Artist Statement
My work is designed to communicate the most information in an efficient manner, with a clean design style. I am influenced by everything graphic: illustrations, maps, typography, landscape drawings, and scientific diagrams. My recent pieces respond to contemporary political issues.
After 20 years working in metal, I now work primarily in paper, with repetitive fabrication processes that are both comforting and meditative. By patiently piercing and sewing, I connect paper to paper, tree to tree, fear to hope, and the past with the present. The work echoes traditional women’s work, reinterpreted to help nurture and mend a broken world.
Artist Bio
I am a mixed-media-artist and a native of Pittsburgh, and credit my love of design to a pre-college summer program at Carnegie Mellon University. I majored in architecture at Yale University and earned a Regional Planning master’s degree, with a concentration in design, from the University of Massachusetts at Amherst. I’ve also studied metals and book arts at Penland School of Crafts (NC), Haystack Mountain School of Crafts (ME), and North Country Studios (VT). I have owned and managed several art-related businesses and taught artist business courses.

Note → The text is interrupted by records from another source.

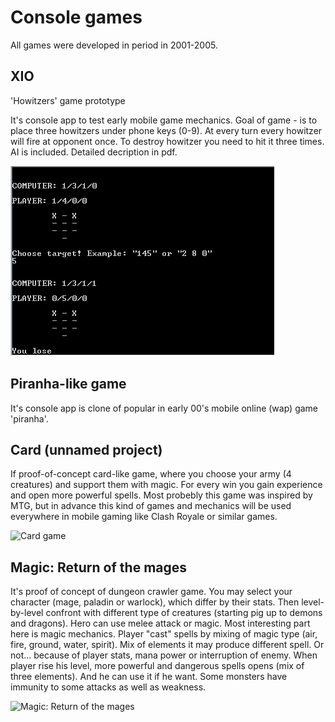 # Console games

All games were developed in period in 2001-2005.

## XIO
'Howitzers' game prototype

It's console app to test early mobile game mechanics. Goal of game - is to place three howitzers under phone keys (0-9). At every turn every howitzer will fire at opponent once. To destroy howitzer you need to hit it three times. AI is included. Detailed decription in pdf.

![Howtizers game](https://github.com/wwakabobik/XIO_game/blob/master/xio.PNG)

## Piranha-like game

It's console app is clone of popular in early 00's mobile online (wap) game 'piranha'.

## Card (unnamed project)

If proof-of-concept card-like game, where you choose your army (4 creatures) and support them with magic. For every win you gain experience and open more powerful spells. Most probebly this game was inspired by MTG, but in advance this kind of games and mechanics will be used everywhere in mobile gaming like Clash Royale or similar games.

![Card game](https://github.com/wwakabobik/console_games/blob/master/card/card.PNG)

## Magic: Return of the mages

It's proof of concept of dungeon crawler game. You may select your character (mage, paladin or warlock), which differ by their stats. Then level-by-level confront with different type of creatures (starting pig up to demons and dragons). Hero can use melee attack or magic. Most interesting part here is magic mechanics. Player "cast" spells by mixing of magic type (air, fire, ground, water, spirit). Mix of elements it may produce different spell. Or not... because of player stats, mana power or interruption of enemy. When player rise his level, more powerful and dangerous spells opens (mix of three elements). And he can use it if he want. Some monsters have immunity to some attacks as well as weakness.

![Magic: Return of the mages](https://github.com/wwakabobik/console_games/blob/master/magic/return_of_the_mages.PNG)
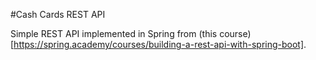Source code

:#Cash Cards REST API

Simple REST API implemented in Spring from (this course)[https://spring.academy/courses/building-a-rest-api-with-spring-boot].
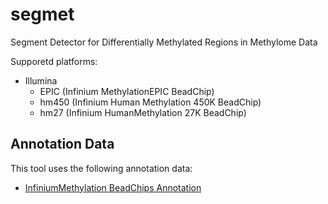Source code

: segmet
======

Segment Detector for Differentially Methylated Regions in Methylome Data

Supporetd platforms:

- Illumina
  - EPIC (Infinium MethylationEPIC BeadChip)
  - hm450 (Infinium Human Methylation 450K BeadChip)
  - hm27 (Infinium HumanMethylation 27K BeadChip)

Annotation Data
---------------

This tool uses the following annotation data:

- [InfiniumMethylation BeadChips Annotation](https://zwdzwd.github.io/InfiniumAnnotation)
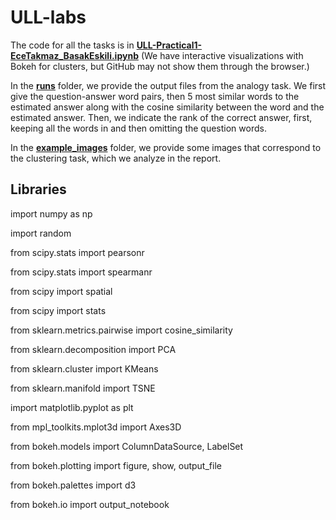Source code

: # ULL-labs
The code for all the tasks is in __[ULL-Practical1-EceTakmaz_BasakEskili.ipynb](https://github.com/ecekt/ULL-lab-1/blob/master/ULL-Practical1-EceTakmaz_BasakEskili.ipynb)__ 
(We have interactive visualizations with Bokeh for clusters, but GitHub may not show them through the browser.)


In the __[runs](https://github.com/ecekt/ULL-lab-1/tree/master/runs)__ folder, we provide the output files from the analogy task. We first give the question-answer word pairs, then 5 most similar words to the estimated answer along with the cosine similarity between the word and the estimated answer. Then, we indicate the rank of the correct answer, first, keeping all the words in and then omitting the question words.


In the __[example_images](https://github.com/ecekt/ULL-lab-1/tree/master/example_images)__ folder, we provide some images that correspond to the clustering task, which we analyze in the report.


## Libraries

import numpy as np

import random


from scipy.stats import pearsonr

from scipy.stats import spearmanr

from scipy import spatial

from scipy import stats


from sklearn.metrics.pairwise import cosine_similarity

from sklearn.decomposition import PCA

from sklearn.cluster import KMeans

from sklearn.manifold import TSNE


import matplotlib.pyplot as plt


from mpl_toolkits.mplot3d import Axes3D


from bokeh.models import ColumnDataSource, LabelSet

from bokeh.plotting import figure, show, output_file

from bokeh.palettes import d3

from bokeh.io import output_notebook
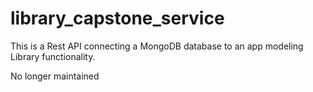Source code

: # library_capstone_service

This is a Rest API connecting a MongoDB database to an app modeling Library functionality.

No longer maintained
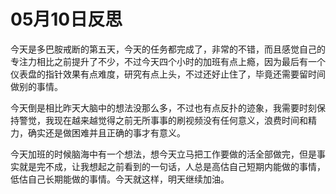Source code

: # 05月10日反思
今天是多巴胺戒断的第五天，今天的任务都完成了，非常的不错，而且感觉自己的专注力相比之前提升了不少，不过今天四个小时的加班有点上瘾，因为最后有一个仪表盘的指针效果有点难度，研究有点上头，不过还好止住了，毕竟还需要留时间做别的事情。

今天倒是相比昨天大脑中的想法没那么多，不过也有点反扑的迹象，我需要时刻保持警觉，我现在越来越觉得之前无所事事的刷视频没有任何意义，浪费时间和精力，确实还是做困难并且正确的事才有意义。

今天加班的时候脑海中有一个想法，想今天立马把工作要做的活全部做完，但是事实就是完不成，让我想起之前看到的一句话，人总是高估自己短期内能做的事情，低估自己长期能做的事情。今天就这样，明天继续加油。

My artwork has been exhibited nationally and regionally. The American Museum of National Jewish History included When There are Nine, my stitched paper and pearl collar, in their exhibit on Justice Ruth Bader Ginsburg, and it was also shown at the Muskegon Art Museum. I was 2nd place winner in a national exhibit of COVID face masks at the Museum of Craft and Design in San Francisco, and my piece Conventional Wisdom was selected for Members in Print 2 by the National Basketry Organization. I am a recent recipient of a Fiber Arts Now grant for Wake Up and VOTE.
I share a home and studio with my husband and frequent collaborator (workingbirds.com) and my daughter, in Pittsburgh, just beyond the three rivers. When not in my studio, I can happily be found on a tennis court.